Summary and Conclusion
SPCP is suggested as the appropriate approach for those who require holding and containment rather than deeper insight work. It is most suitable for couples who have primitive object relations and live predominantly in a paranoid-schizoid position. We have described the example of Moshe and Ella, who because their early care was lacking experienced difficulty tolerating intimate relationships. Defending against unbearable feelings and fears of intimacy, they made massive use of splitting and projection and had minimal motivation to change. Such patterns of behaviour are addressed by SPCP by creating a therapeutic environment where the couple's pattern of defences can be displayed, recognised, and changed. Through work to promote self-differentiation, increase adaptation, strengthening tolerance of a range of emotions arising from internal and external realities, it seeks to enable couples to achieve a sense of equilibrium.
SPCP techniques are directive, here-and-now oriented, educative, confronting, and interpretive. They include reassurance, encouragement, role-playing, giving advice and suggestions, and providing information. Such interventions were found appropriate for Moshe and Ella. Interpretations should be immediate and direct, and include only clarification and confrontation. SPCP’s approach is thus characterised by emotional intensity and slow change.

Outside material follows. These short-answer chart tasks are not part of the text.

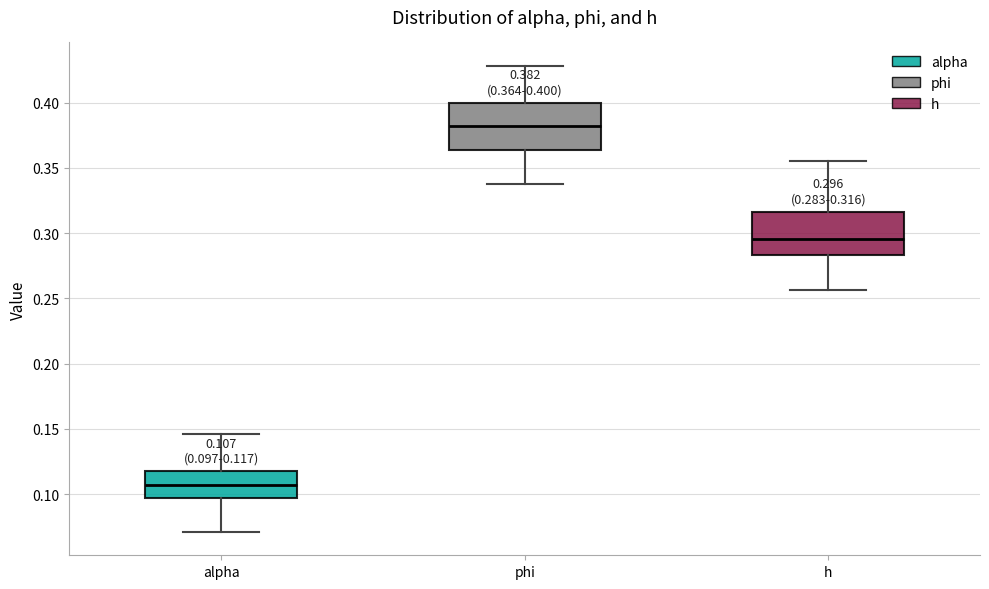

Which box's median line is the highest?

phi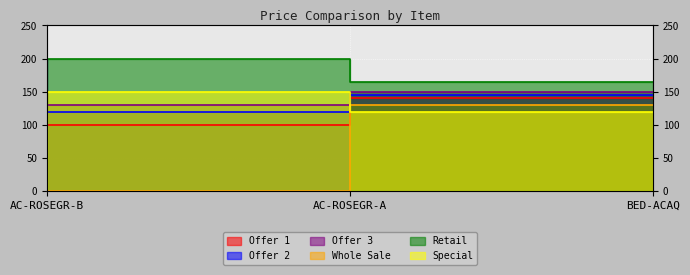

What value does the Retail series have at AC-ROSEGR-A?

199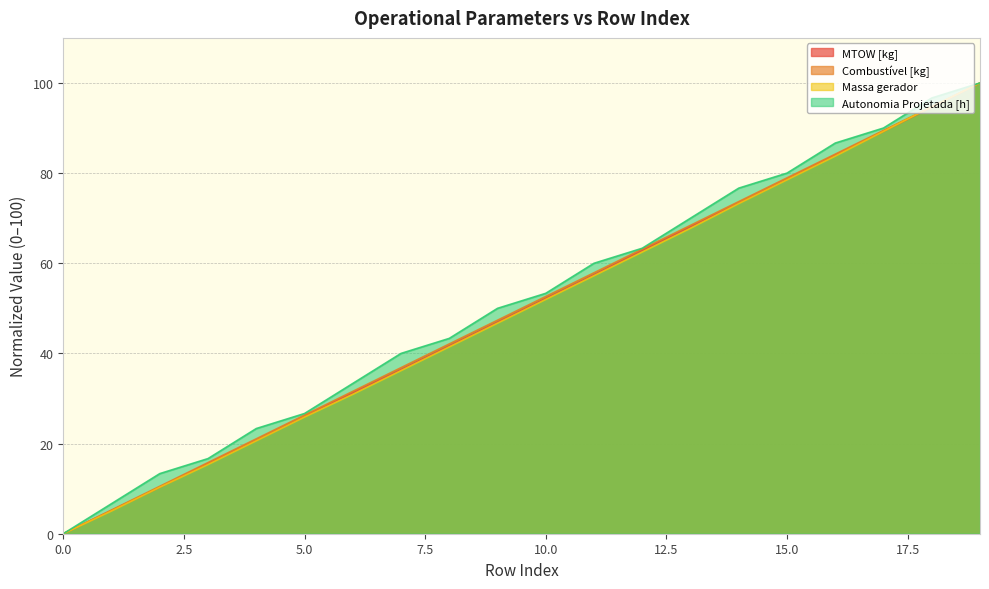

At how many categories does at least one series exceed 58?

9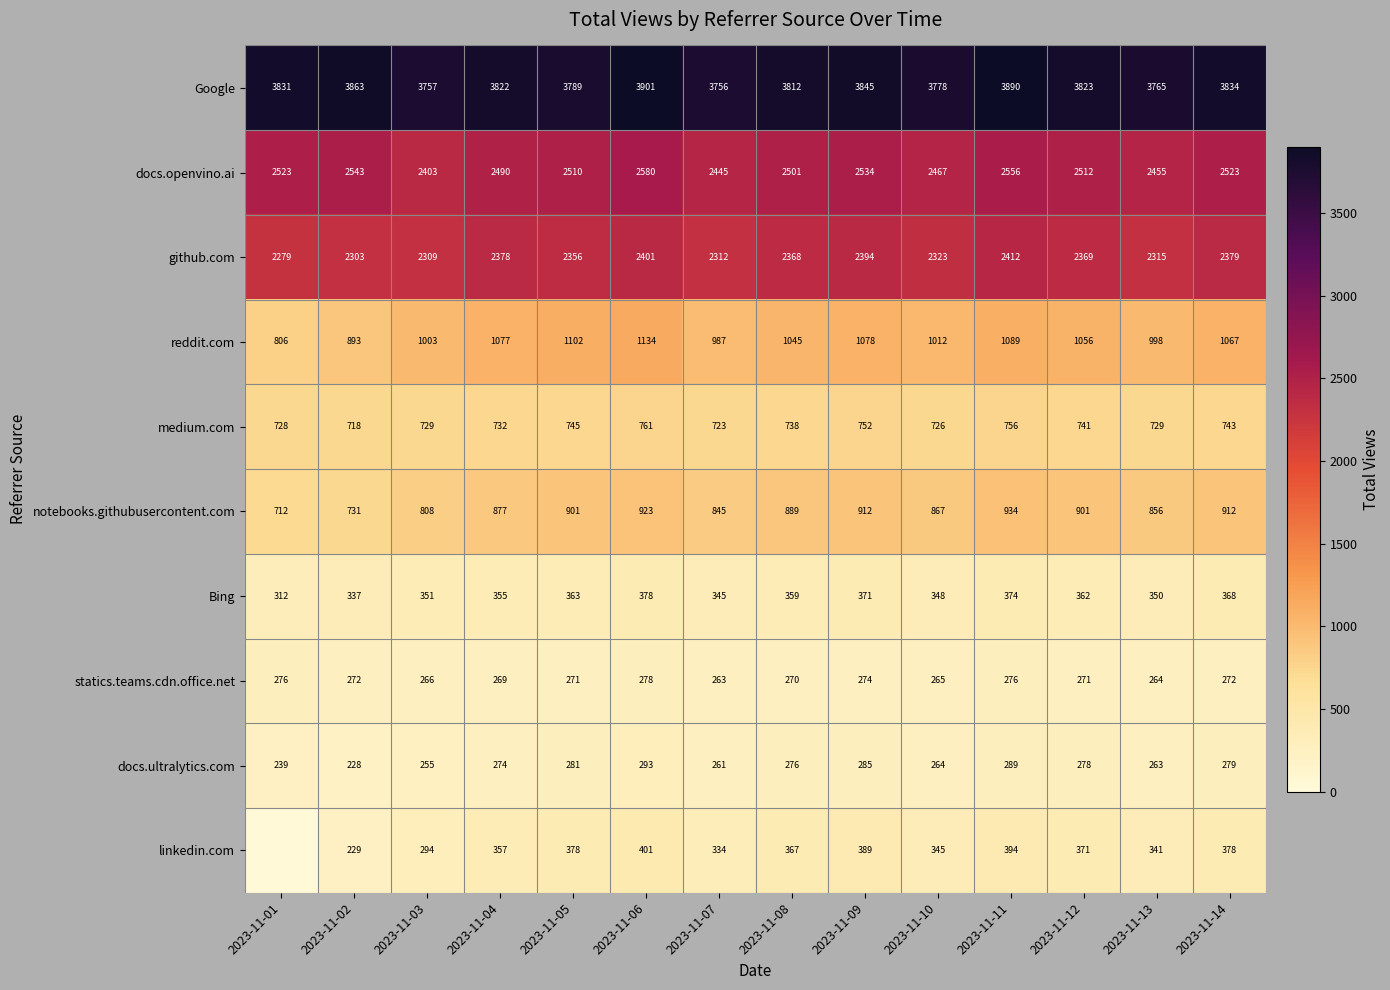

True or false: docs.openvino.ai has a value of 2455 at 2023-11-13.

True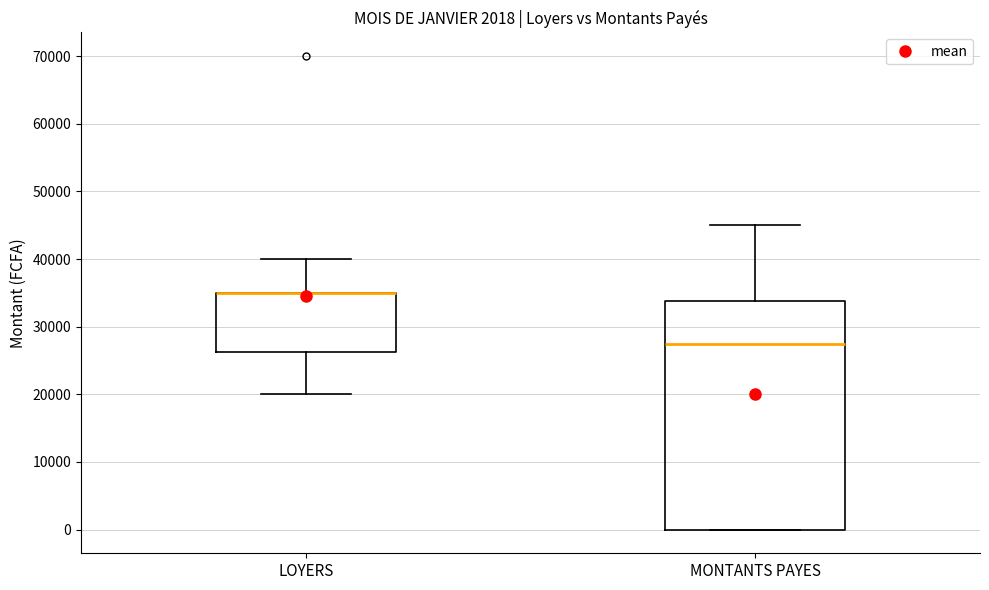

Which box is the tallest, from its lower edge to its upper edge?

MONTANTS PAYES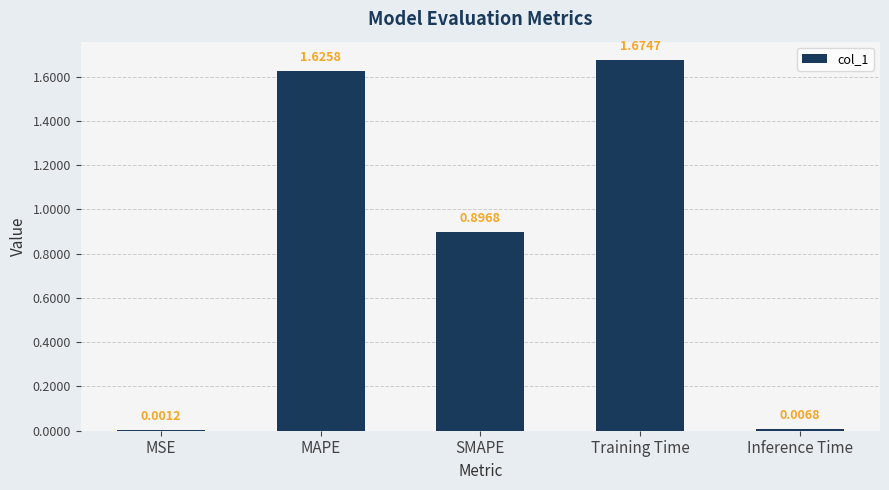

Which has a higher value, Training Time or MAPE?

Training Time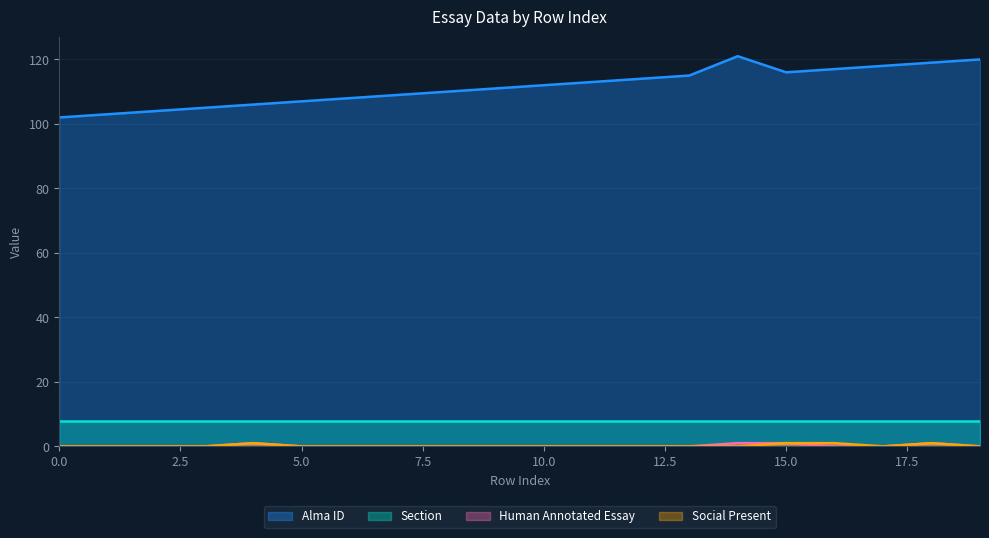

What is the lowest value of the Alma ID series?

102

SPCP seeks to enable partners to identify signs of deterioration, to learn means of attaining better self-control, and explore alternative reactions to their distress and differences. The therapist sets clear boundaries for disputes, reassuring that a dialogue is possible. As in the case of the couple described, she might intervene by asking, “What is it that you trying to convey"? and "I can hear your anger, but also your frustration and pain. Can you elaborate on that?” The therapist’s role is thus to create a safe space to protect couples against external and internal danger, in the hope of supporting them creatively to reflect on their ability to change and make reparation.
Because in SPCP, countertransference may become intense and intolerable, it is best suited to therapists who can contain their patients’ rejection and hostility, by being their "bad object". In the couple case we described the therapist was challenged and tested. In order to survive and be present in these demanding and challenging processes, the couple therapist herself needed a supportive and holding setting. Team work through case conferences and supervision, is thus essential to enable therapists to be aware of and avoid entrapment in projective identification processes, as well as to tolerate the frustration of the slow progress of the therapy.